__Problem__:
Report the count of lines in the records that contain "Riot", without any added text.

----- Given data

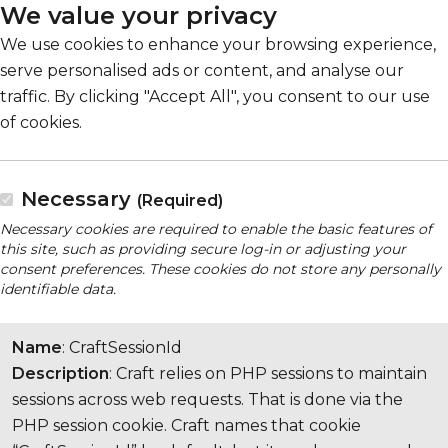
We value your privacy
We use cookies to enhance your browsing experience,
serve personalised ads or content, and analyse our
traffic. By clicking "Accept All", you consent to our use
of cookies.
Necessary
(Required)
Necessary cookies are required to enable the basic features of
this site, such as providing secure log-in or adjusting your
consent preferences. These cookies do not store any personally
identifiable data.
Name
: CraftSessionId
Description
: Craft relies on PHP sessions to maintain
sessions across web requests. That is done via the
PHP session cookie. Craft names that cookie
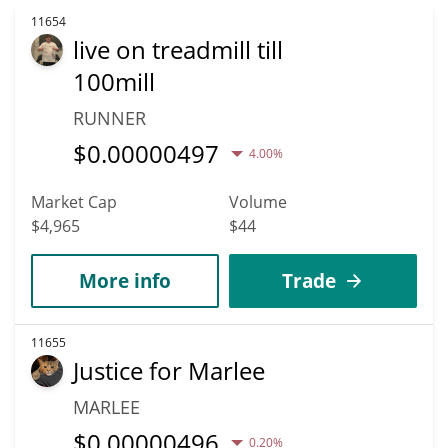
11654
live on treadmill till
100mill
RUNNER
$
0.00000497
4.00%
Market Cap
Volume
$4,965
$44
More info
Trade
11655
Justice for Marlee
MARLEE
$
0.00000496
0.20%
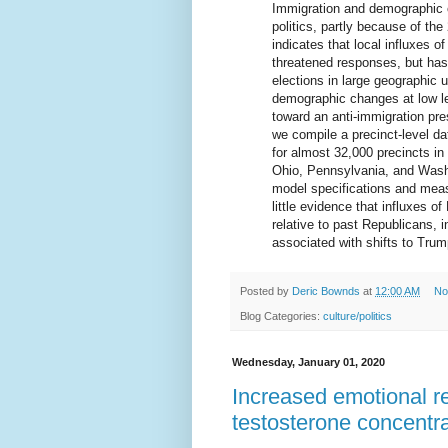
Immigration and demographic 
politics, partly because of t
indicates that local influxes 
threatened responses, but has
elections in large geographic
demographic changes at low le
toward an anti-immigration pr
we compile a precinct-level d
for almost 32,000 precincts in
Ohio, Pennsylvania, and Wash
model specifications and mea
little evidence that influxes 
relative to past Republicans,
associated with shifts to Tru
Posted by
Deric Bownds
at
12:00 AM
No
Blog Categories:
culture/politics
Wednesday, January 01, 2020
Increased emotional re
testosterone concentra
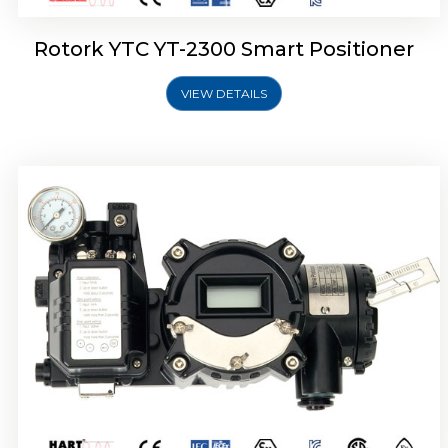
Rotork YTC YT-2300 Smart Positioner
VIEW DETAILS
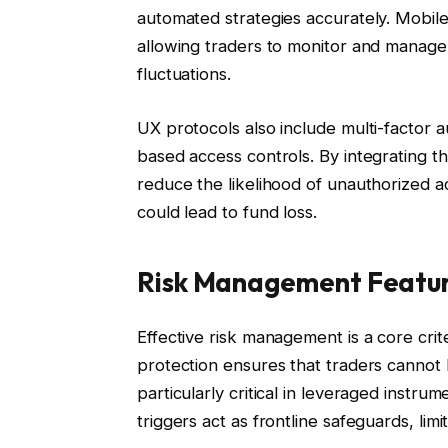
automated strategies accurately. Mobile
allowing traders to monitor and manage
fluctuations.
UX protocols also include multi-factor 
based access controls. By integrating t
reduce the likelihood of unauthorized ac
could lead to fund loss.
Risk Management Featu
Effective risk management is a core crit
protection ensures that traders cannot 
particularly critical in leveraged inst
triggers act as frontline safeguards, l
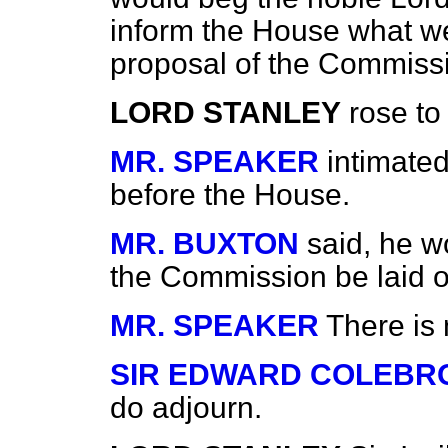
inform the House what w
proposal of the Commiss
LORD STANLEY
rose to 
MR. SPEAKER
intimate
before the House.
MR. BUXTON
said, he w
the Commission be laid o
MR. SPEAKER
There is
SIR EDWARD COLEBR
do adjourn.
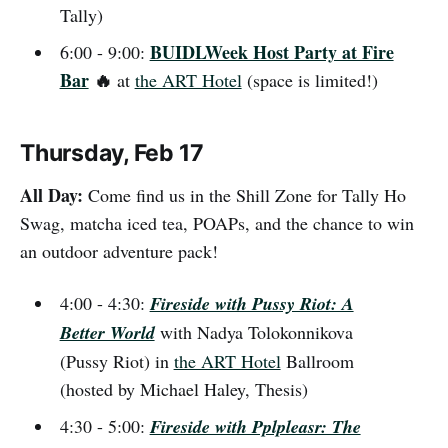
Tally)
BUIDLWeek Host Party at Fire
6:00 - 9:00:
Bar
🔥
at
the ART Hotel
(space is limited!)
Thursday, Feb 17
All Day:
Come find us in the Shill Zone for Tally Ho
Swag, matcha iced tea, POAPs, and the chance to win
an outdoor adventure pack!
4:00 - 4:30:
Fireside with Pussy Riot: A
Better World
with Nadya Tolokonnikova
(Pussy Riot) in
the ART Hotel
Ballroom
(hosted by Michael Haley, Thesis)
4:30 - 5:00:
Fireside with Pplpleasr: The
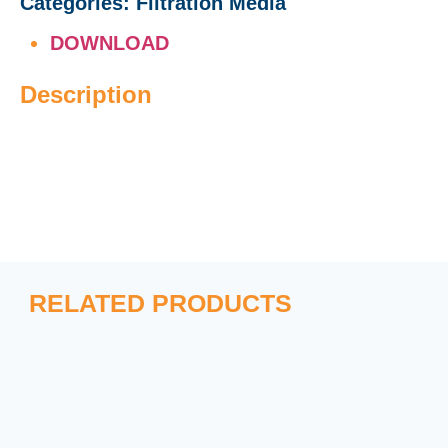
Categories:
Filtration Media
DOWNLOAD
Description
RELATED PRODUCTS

----------
----- Given data

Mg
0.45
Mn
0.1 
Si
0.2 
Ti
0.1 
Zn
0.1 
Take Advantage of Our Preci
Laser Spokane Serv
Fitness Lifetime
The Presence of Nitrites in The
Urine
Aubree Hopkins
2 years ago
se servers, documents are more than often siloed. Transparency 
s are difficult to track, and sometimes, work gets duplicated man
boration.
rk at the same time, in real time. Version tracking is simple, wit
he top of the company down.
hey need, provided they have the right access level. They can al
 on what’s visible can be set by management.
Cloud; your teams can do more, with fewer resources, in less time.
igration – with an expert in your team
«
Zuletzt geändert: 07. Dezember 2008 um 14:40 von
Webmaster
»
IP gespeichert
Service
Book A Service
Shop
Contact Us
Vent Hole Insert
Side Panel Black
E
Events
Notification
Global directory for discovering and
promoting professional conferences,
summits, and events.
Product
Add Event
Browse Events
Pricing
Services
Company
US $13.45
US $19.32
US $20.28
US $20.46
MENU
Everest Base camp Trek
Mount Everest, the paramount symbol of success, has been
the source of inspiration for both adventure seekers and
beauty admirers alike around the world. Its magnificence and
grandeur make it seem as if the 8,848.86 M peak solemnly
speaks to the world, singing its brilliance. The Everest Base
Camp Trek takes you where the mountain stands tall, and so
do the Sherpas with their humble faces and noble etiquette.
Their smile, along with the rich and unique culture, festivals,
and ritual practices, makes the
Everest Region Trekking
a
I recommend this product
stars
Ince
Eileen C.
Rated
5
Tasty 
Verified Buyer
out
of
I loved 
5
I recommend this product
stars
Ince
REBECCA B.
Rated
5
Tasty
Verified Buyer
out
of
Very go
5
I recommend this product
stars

----------
----- Given data

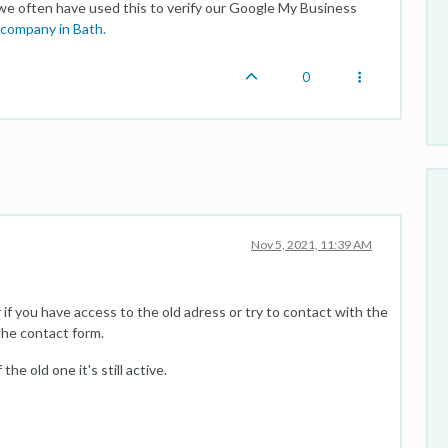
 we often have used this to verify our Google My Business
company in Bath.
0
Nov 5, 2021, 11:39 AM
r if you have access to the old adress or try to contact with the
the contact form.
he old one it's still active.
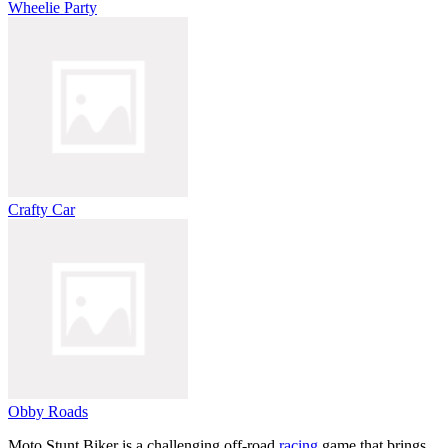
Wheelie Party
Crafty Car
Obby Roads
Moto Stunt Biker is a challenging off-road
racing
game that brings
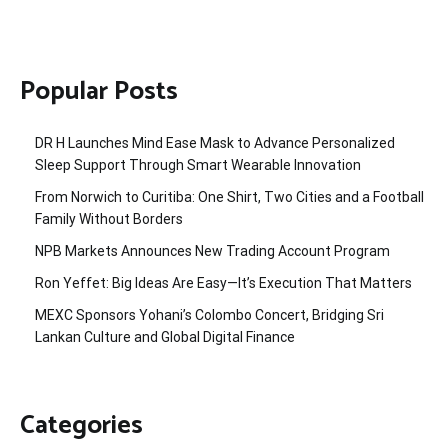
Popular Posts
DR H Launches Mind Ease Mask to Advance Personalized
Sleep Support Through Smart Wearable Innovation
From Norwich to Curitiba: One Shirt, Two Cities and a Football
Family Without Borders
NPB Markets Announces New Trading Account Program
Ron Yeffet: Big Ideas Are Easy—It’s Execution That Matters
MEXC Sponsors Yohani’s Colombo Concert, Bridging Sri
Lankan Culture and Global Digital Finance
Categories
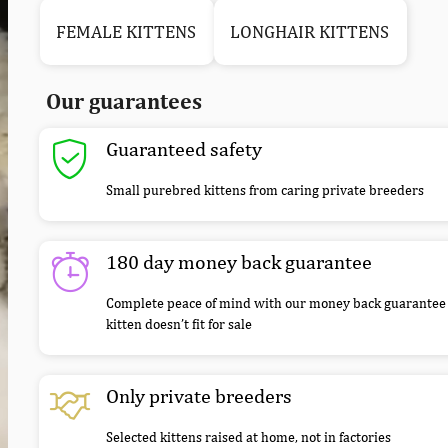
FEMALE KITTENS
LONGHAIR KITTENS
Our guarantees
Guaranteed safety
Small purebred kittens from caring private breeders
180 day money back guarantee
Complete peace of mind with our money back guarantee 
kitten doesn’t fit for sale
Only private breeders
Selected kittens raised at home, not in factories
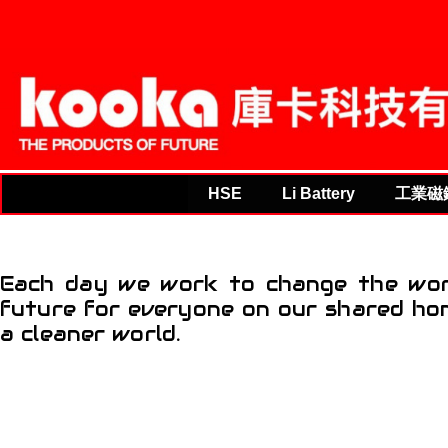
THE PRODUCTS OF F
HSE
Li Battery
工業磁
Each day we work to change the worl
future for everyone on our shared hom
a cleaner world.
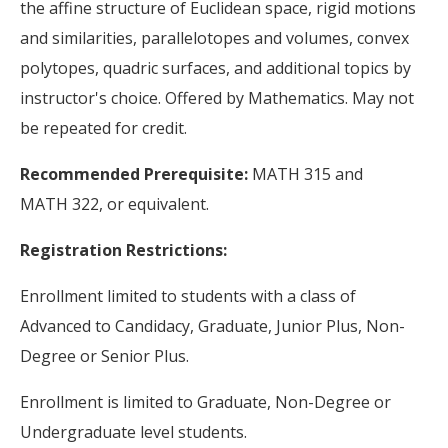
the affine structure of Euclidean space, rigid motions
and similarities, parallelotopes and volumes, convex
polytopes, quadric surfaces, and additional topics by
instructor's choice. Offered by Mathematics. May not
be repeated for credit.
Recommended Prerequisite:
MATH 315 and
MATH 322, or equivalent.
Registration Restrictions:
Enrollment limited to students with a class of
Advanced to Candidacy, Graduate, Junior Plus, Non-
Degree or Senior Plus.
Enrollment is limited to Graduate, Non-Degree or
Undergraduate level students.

----------

__Output for this exercise__:
2